In retrospect, it was an especially memorable year for music books, which had a lot to do with months of eager anticipation for Oldchella. In preparation for the “catch ‘em before they croak” festival, I read John McMillian’s Beatles vs. Stones, which had grabbed my attention during a visit to Posman Books in Chelsea last December. At the recommendation of my uncle Larry, I deepened my Bob Dylan nerdom by reading the wonderful Dylan Goes Electric!, which happens to be about much more than the fateful night of July 25, 1965 at the Newport Folk Festival. And while it wasn’t exactly a literary highlight, I read the weird and rambling Waging Heavy Peace, which I reviewed on Goodreads thusly: “Neil Young is a masterful songwriter. Unfortunately, he’s a very bad book writer, and it took a great deal of perseverance to get through this one.”
Unrelated to Oldchella, I devoured Robert Hilburn’s magisterial Johnny Cash: The Life, followed by Forever Words, the newly released collection of Cash’s poetry. And let’s not forget the first volume of Nothing But Love in God’s Water by Robert Darden, which traces the history of old African-American spirituals up to the role of sacred music in the civil rights movement.

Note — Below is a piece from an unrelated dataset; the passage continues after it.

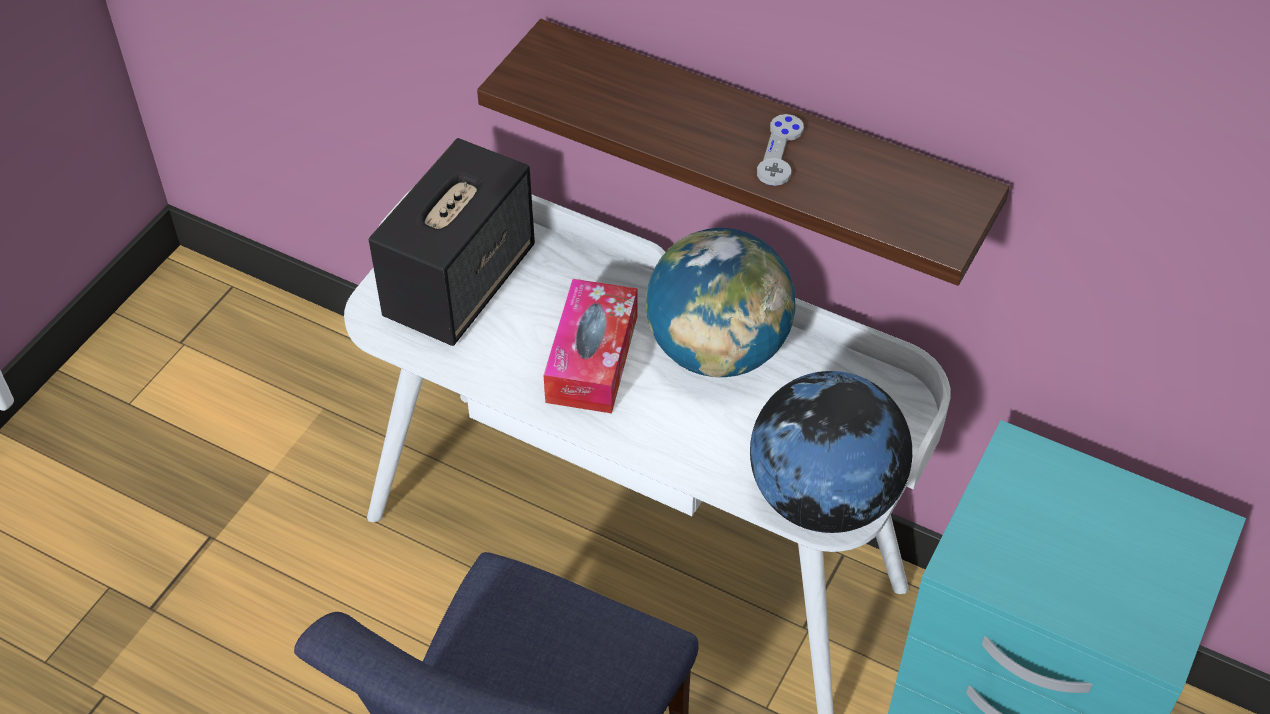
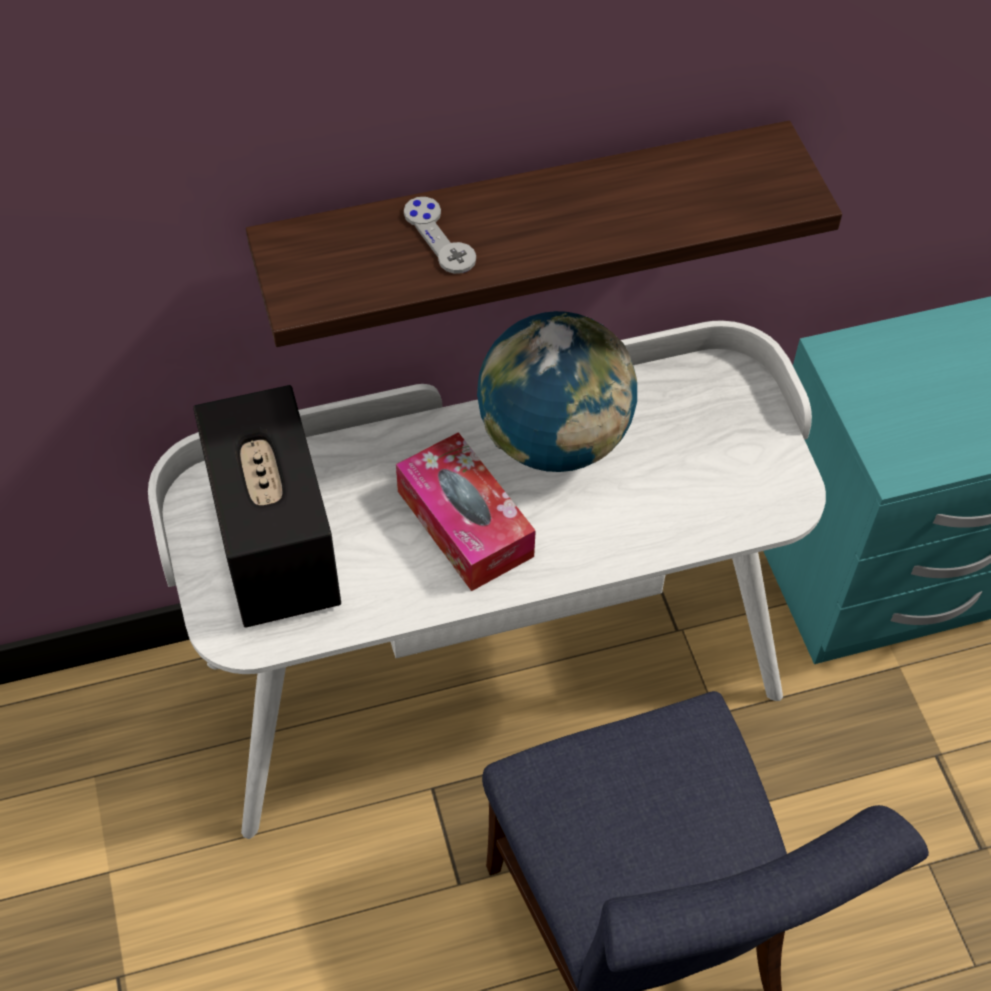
camera: 45 degrees left, 5 degrees up
globe [750,371,912,533] -> none
grey game controller [757,114,804,186] -> grey game controller moved to [404,197,476,274]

So, so good.
Switching gears, I received further confirmation that I’d married well when Katie gave me two baseball books for Valentine’s Day. One of them in particular, The Glory of Their Times, was a real treat for this baseball history buff, just in time for the start of Spring Training. Soon afterward, thanks to a tip from my architect friend Nick, I read an obscure, out-of-print book called City Baseball Magic. It was written in 1989 by Philip Bess, who teaches architecture and urban design theory at Notre Dame, and who also happens to be a baseball fan. I loved everything about the book except its length – 64 pages went way too fast! While we’re still on the subject of baseball (thanks for bearing with me), I’d be remiss not to mention the late relief pitcher Dan Quisenberry’s appropriately quirky book of poems, as well as Shipwrecked, a “peoples’ history” of my beloved, but generally terrible, Seattle Mariners.

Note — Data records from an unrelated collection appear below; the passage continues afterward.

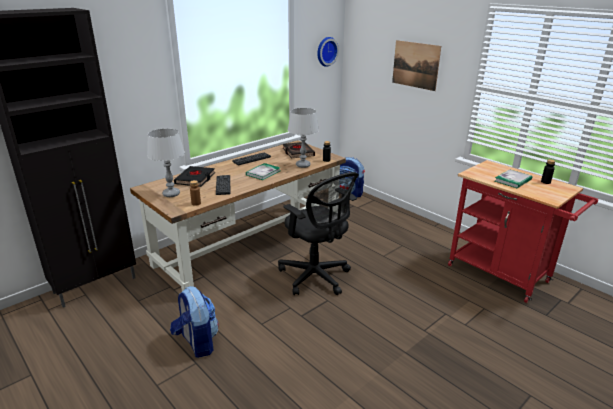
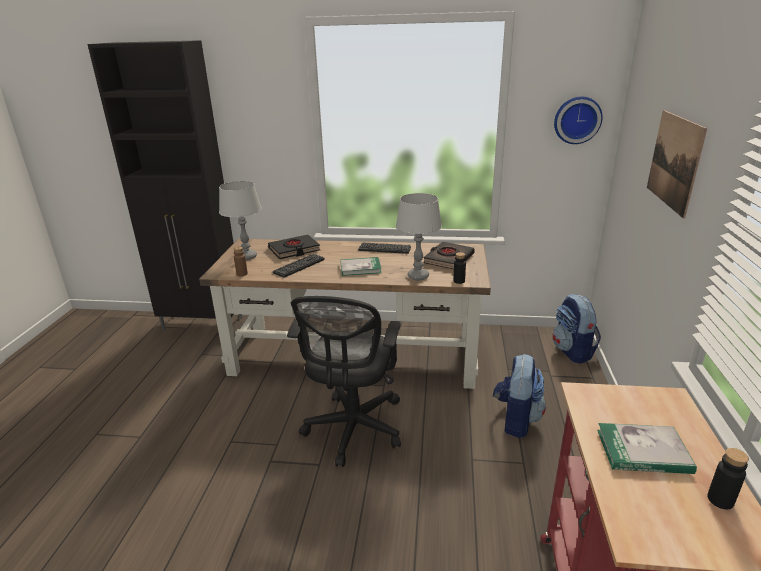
camera: 50 degrees right, 0 degrees up
backpack [170,286,219,358] -> backpack moved to [493,354,546,438]

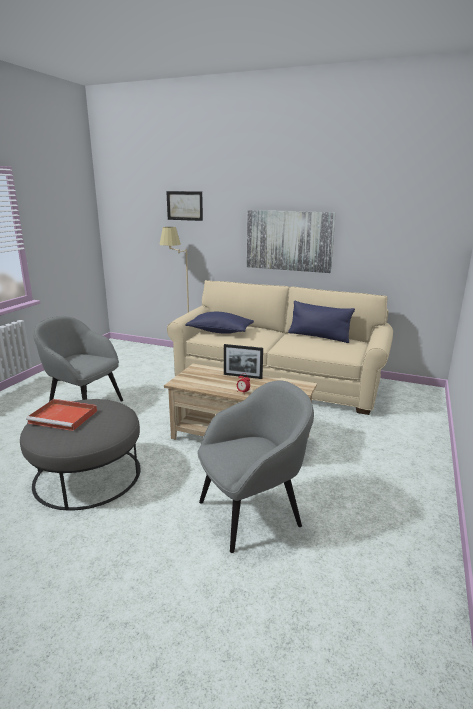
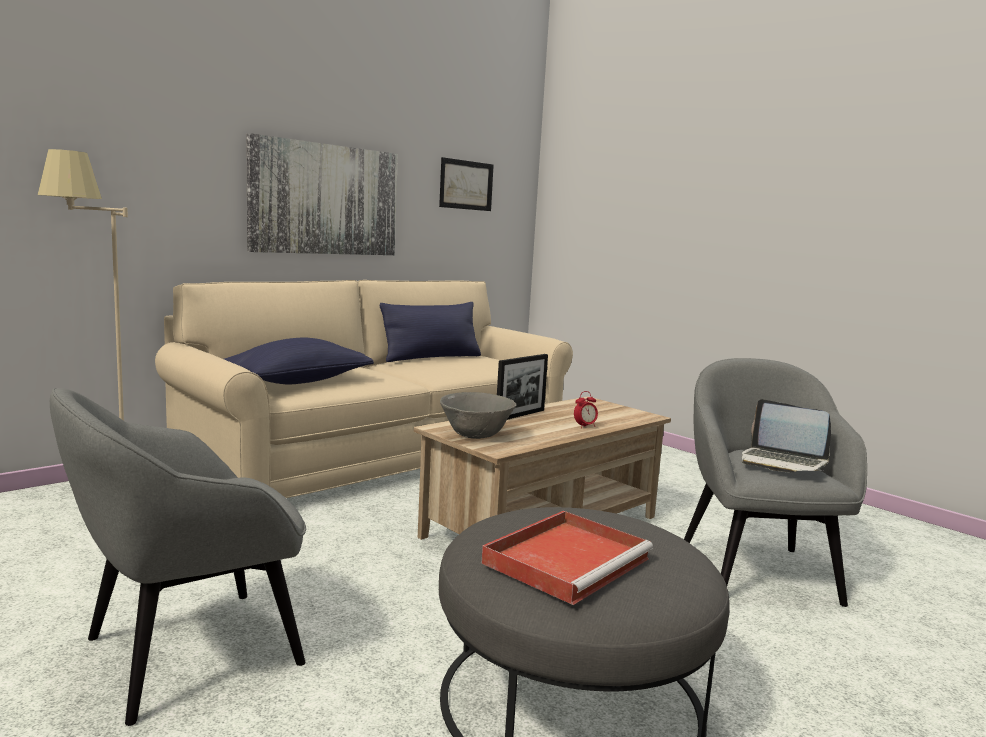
camera: 65 degrees left, 10 degrees down
picture [166,191,203,221] -> picture moved to [439,157,494,211]
none -> grey bowl [440,392,517,439]
none -> laptop [742,399,831,472]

In an effort to better understand the little corner of the world where I live, work, and play, I picked up How to Read the American West, a coffee table-like book all about the different layers – geographic, cultural, historical, you name it – of this vast, wildly diverse part of the country we inhabit. It taught me to see the desert with new eyes. I also read two books seeking to make sense of the past, present, and future of Phoenix – Grady Gammage’s The Future of the Suburban City and Jon Talton’s A Brief History of Phoenix. Talton and Gammage come at the topic from different vantage points, and I commend the careful reading of both.
Turning my attention to the south, I also read some memorable, important books about and by our Latin American neighbors. The sociologist Christian Smith is probably best known for his later work on Moralistic Therapeutic Deism, but it turns out that earlier in his career, his research focused on Latin American social movements. Smith’s 1996 book Resisting Reagan is about three responses to the suffering and dispersion of Central Americans during the tumultuous 1980s. It’s long and academic, but I found it fascinating through and through, and it triggered my imagination as I think about a Christian response to the needs of those fleeing poverty and violence today. I also read A History of Violence by the Salvadoran journalist Óscar Martínez, which is brutal but essential reading for anyone interested in understanding what now ails the “northern triangle” of Central America. Late in the year, on a visit to our beloved Changing Hands bookstore, I picked up How to Travel Without Seeing on a whim, and it turned out to be a surprisingly fun book to read on the plane back to Pennsylvania for Thanksgiving.
Last but not least, I read something like 15 works of fiction, a healthy dose amidst all the other, well, nonfiction books. Pax, a children’s book by Sara Pennypacker, was hauntingly beautiful and I haven’t been able to shake it. Another memorable novel was Your Heart is a Muscle the Size of a Fist by Sunil Yapa. It takes place during the 1999 WTO protests in Seattle, and I read it while visiting the Emerald City over the summer, which certainly added to the emotional effect it had on me. This was also a year in which I re-read a pair of arresting novels by twentieth-century Catholic authors – The Power and the Glory by Graham Greene and Silence by Shūsaku Endō. Both feature flawed protagonists who wrestle with faith and doubt, sin and faithfulness, suffering and hope. In a year as weird and woeful as this one has been in so many ways, both novels rang especially true.